4.1. Comparing Models

This study compared the performance of the sBTM and the static eBTM to the variable eBTM, similar to a methodology used by Williams and Lück-Vogel [28]. In Williams and Lück-Vogel’s [28] study in Cape Town, South Africa, they found that the sBTM consistently overestimated the inundation extent, from 12% for their least extreme scenario (1.79 m), up to 30% (2.61 m) for their most extreme scenario. For this study of the Mackay region, a comparison between the sBTM and the static eBTM resulted in the sBTM overestimating Scenario 1 (3.97 m AHD-corrected) by 86.98%, which equated to a difference of 95.73 km2 (Table 2). These results indicate nearly three times as much overestimation between the sBTM and the static eBTM, ultimately agreeing with Williams and Lück-Vogel’s [28] conclusion that the static eBTM produces a more conservative and more applicable inundation extent than the sBTM.
Mackay’s higher energy coastline also complies with the sBTM’s limited suitability to coastal inundation efforts, consistent with Williams and Lück-Vogel’s [28] findings. Part of the differences between the two applications of the models can be explained by each study area’s unique coastline and their subsequent energy levels. The uniform shape and location of Cape Town’s bay indicates a low-energy environment that contrasts with the Mackay coastline, which is very inconsistent and an example of a high-energy environment, indicated by its highly variable and eroded coastline and its direct exposure to the Coral Sea [51]. In Williams and Lück-Vogel’s [28] comparison of the sBTM and static eBTM, the sBTM was stated as unsuitable for modelling inundation in environments with high-energy water bodies. As the Mackay region is an even higher energy waterbody than Cape Town, the sBTM is even less. Overall, for studies modelling TC-induced inundation, one of the most extreme and high-energy causes of short-term coastal inundation, it is essential to select a model that is better suited to a high-energy environment.
This study has also observed a relationship between a study area’s predicted extent of coastal inundation and the number of water body features it has; however, this is not a variable directly considered by any of the models. Because the susceptibility of water features is consistent between all three models, it means that the variable driving this relationship is shared between them all, leaving either the defined water level, or the elevation. It is unlikely that the defined water level is the direct cause for water body susceptibility to flooding, as this variable is defined by tide gauge values and is not indicative of water bodies at all. For example, a hypothetical coastline with no water body features could have the same defined water levels as this Mackay case study. Consequently, it is inferable that the elevation is the variable driving the relationship between water bodies and their susceptibility to coastal inundation. As water bodies such as creeks and rivers largely feature physical characteristics of lower elevations and smaller changes in elevation (slope) than along coastlines, such areas are thus more conducive to inland coastal inundation [46]. While this is in part due to the Mackay study region being 365 km2, 67 times larger than the Cape Town study area of approximately 5.4 km2, this relationship is of note as it further affirms the strong relationship between elevation and inundation extent.

→ Problems to work on
1: From the passage comparing coastal inundation models, list every measurement given in meters or in square kilometers.
2: Write the next part of the passage comparing coastal inundation models, starting after its final sentence.

→ Supplied material
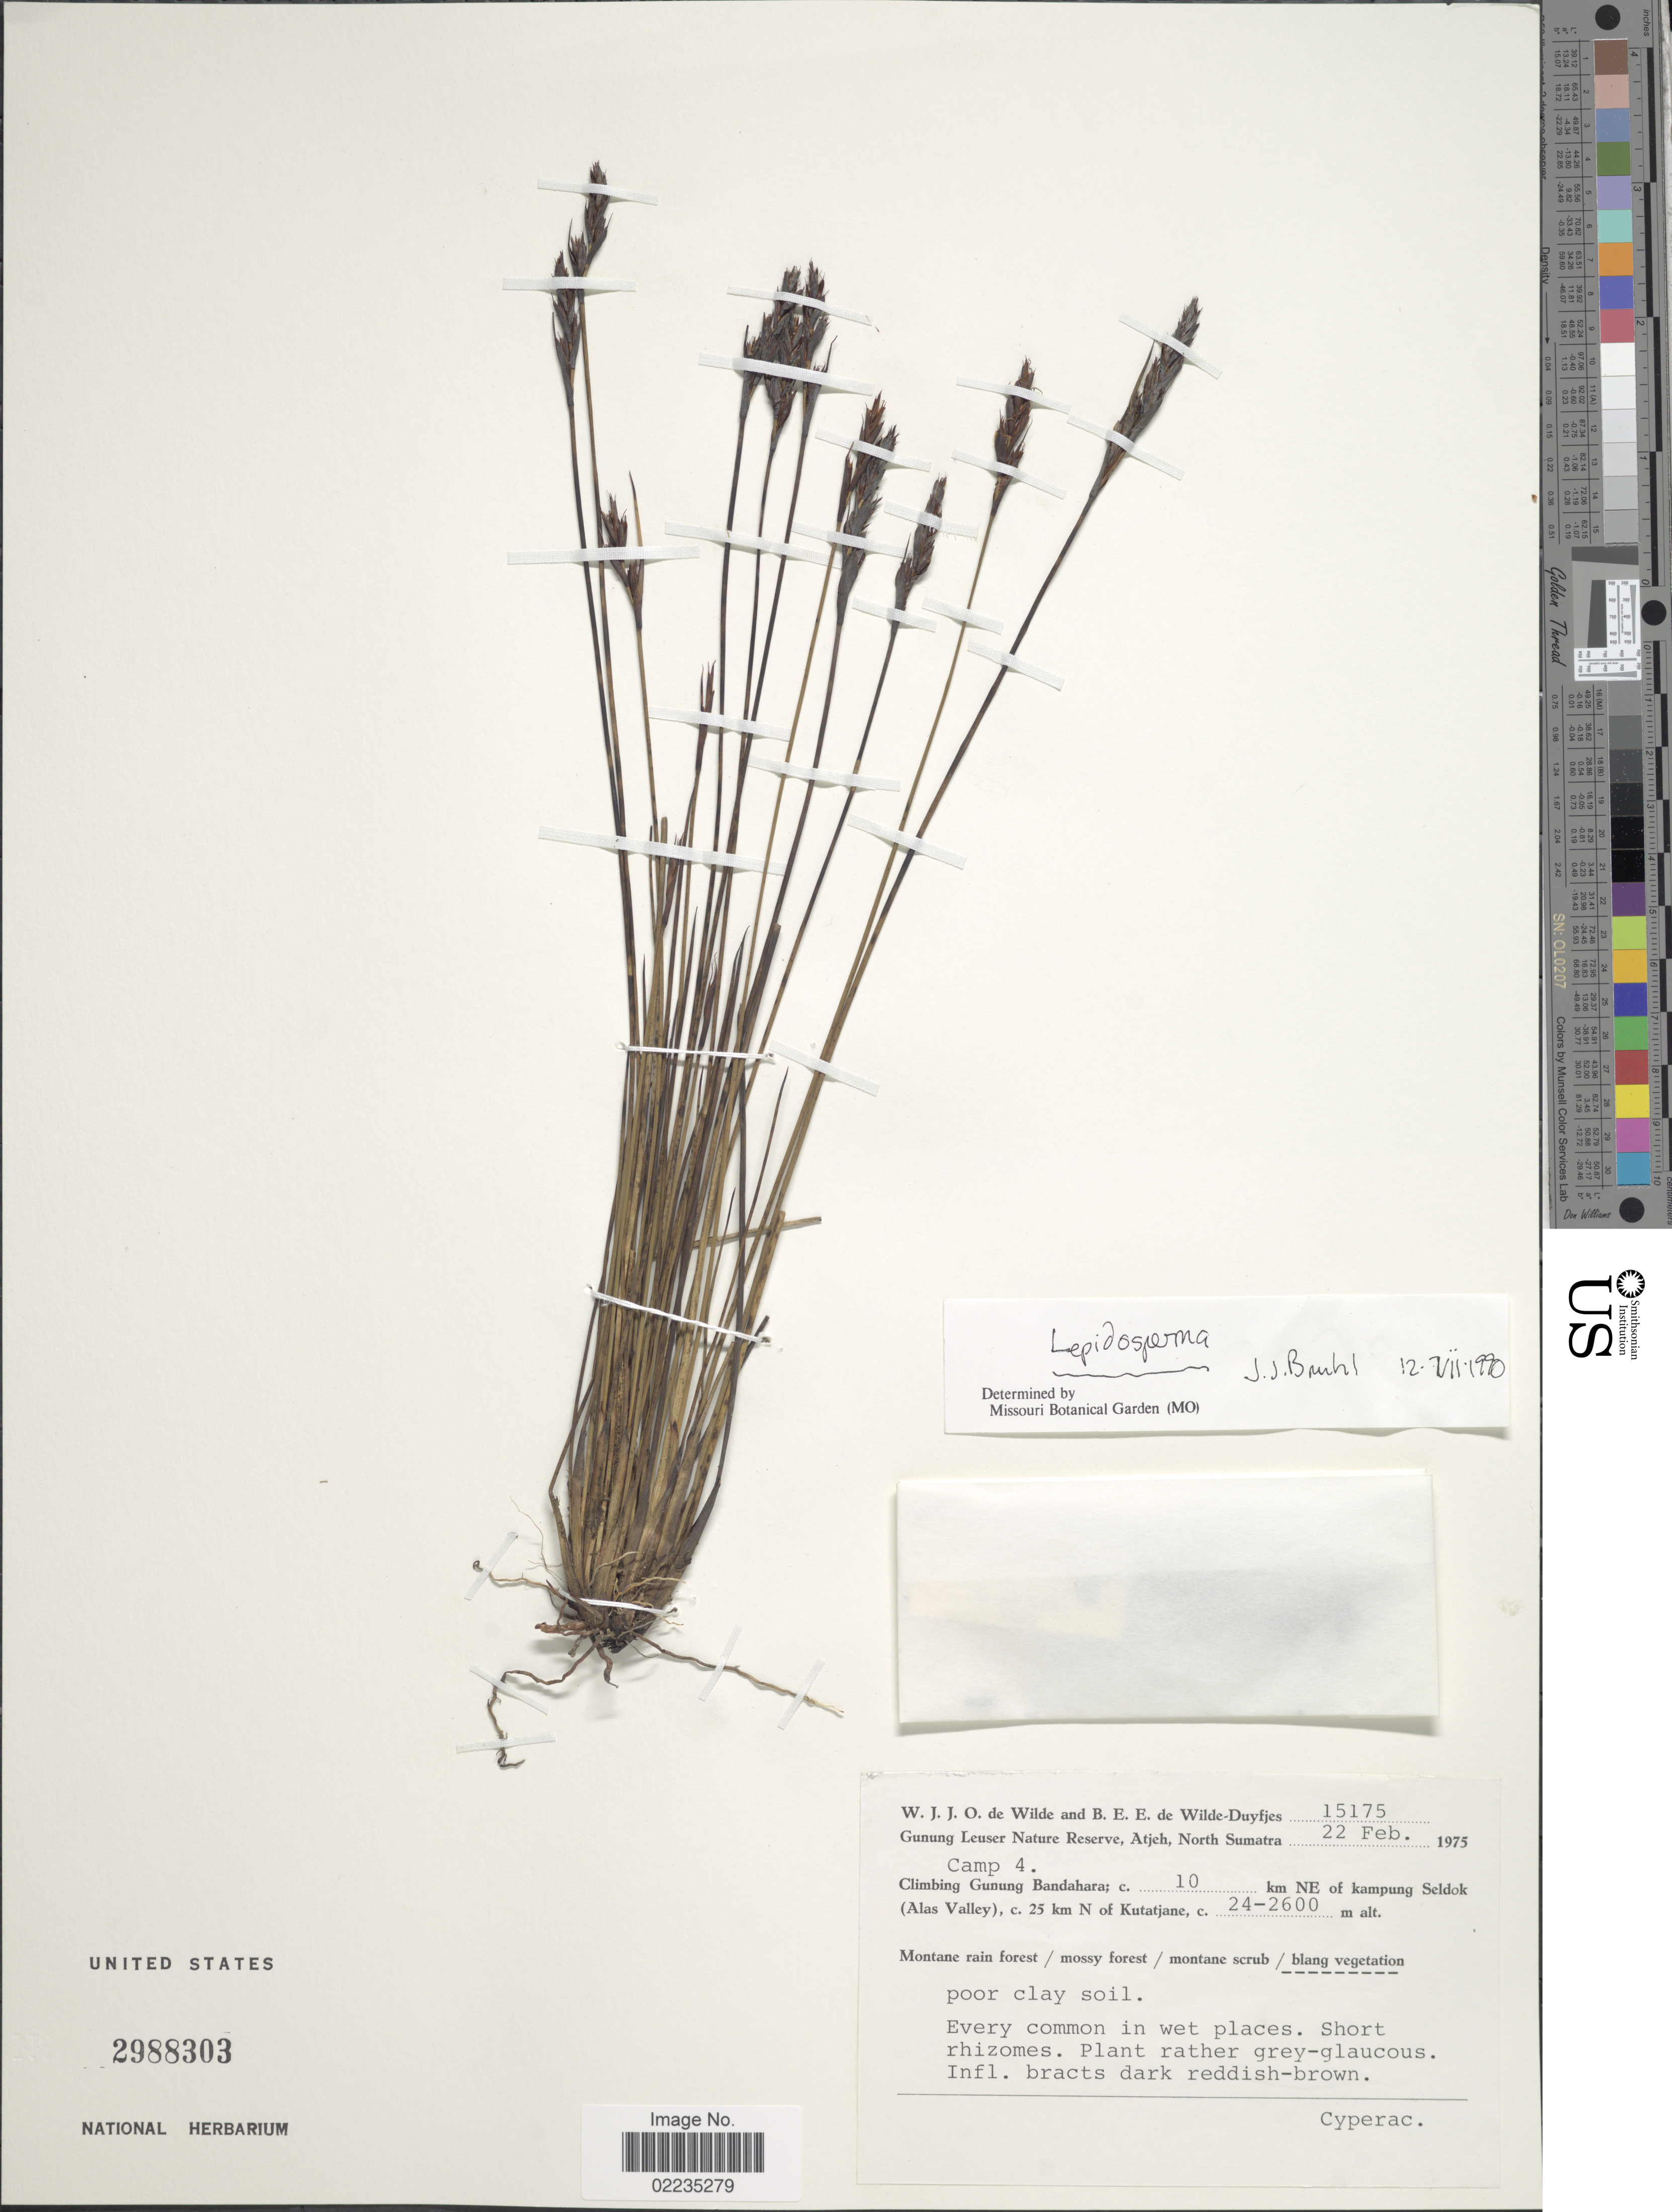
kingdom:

→ Task-by-task results
1:
1.79 m
2.61 m
3.97 m
95.73 km2
365 km2
5.4 km2

2:
The specified water levels for the applications of the models are a considerable factor that must not be ignored. For Williams and Lück-Vogel’s [28] least extreme scenario, their water level was 1.79 m, and their most extreme scenario was 2.61 m. In this study on Mackay, Scenario 1 was more than twice Williams and Lück-Vogel’s [28] study’s least extreme scenario at 3.79 m. Though this does contribute to the differences between the two sets of comparisons, it does not negate the observed trends between characteristics of the study regions. This is attributable to Mackay’s high tidal range, especially when compared to Cape Town’s smaller one. The ability of the models to have relatively consistent and justifiable trends in the observations that can be drawn from their outputs highlights the flexibility of bathtub models being able to produce respectable inundation predictions regardless of the chosen study area’s unique traits.
A terrain’s roughness can also significantly influence the movement of water; hence, it would be reasonable to expect a significant difference in the predicted inundation extent for the static and variable eBTMs for a study area 365 km2 in size. As the only difference between the static and variable eBTM is the RCs, discrepancies observed between the runs of the two models can reasonably be attributed to local variations in RCs. However, as shown in Table 2, the difference between the two areas is 0.02 km2, and assuming that the variable eBTM is the “accurate” model, the static eBTM therefore overpredicted the inundation extent by only 0.03%. These differences, or their lack thereof, can be attributed to the study region's unique RCs. Though, as the RCs are calculated based on the elevation of the region, this relationship between the two eBTMs is unique to Mackay and should be noted if comparing the models in future research.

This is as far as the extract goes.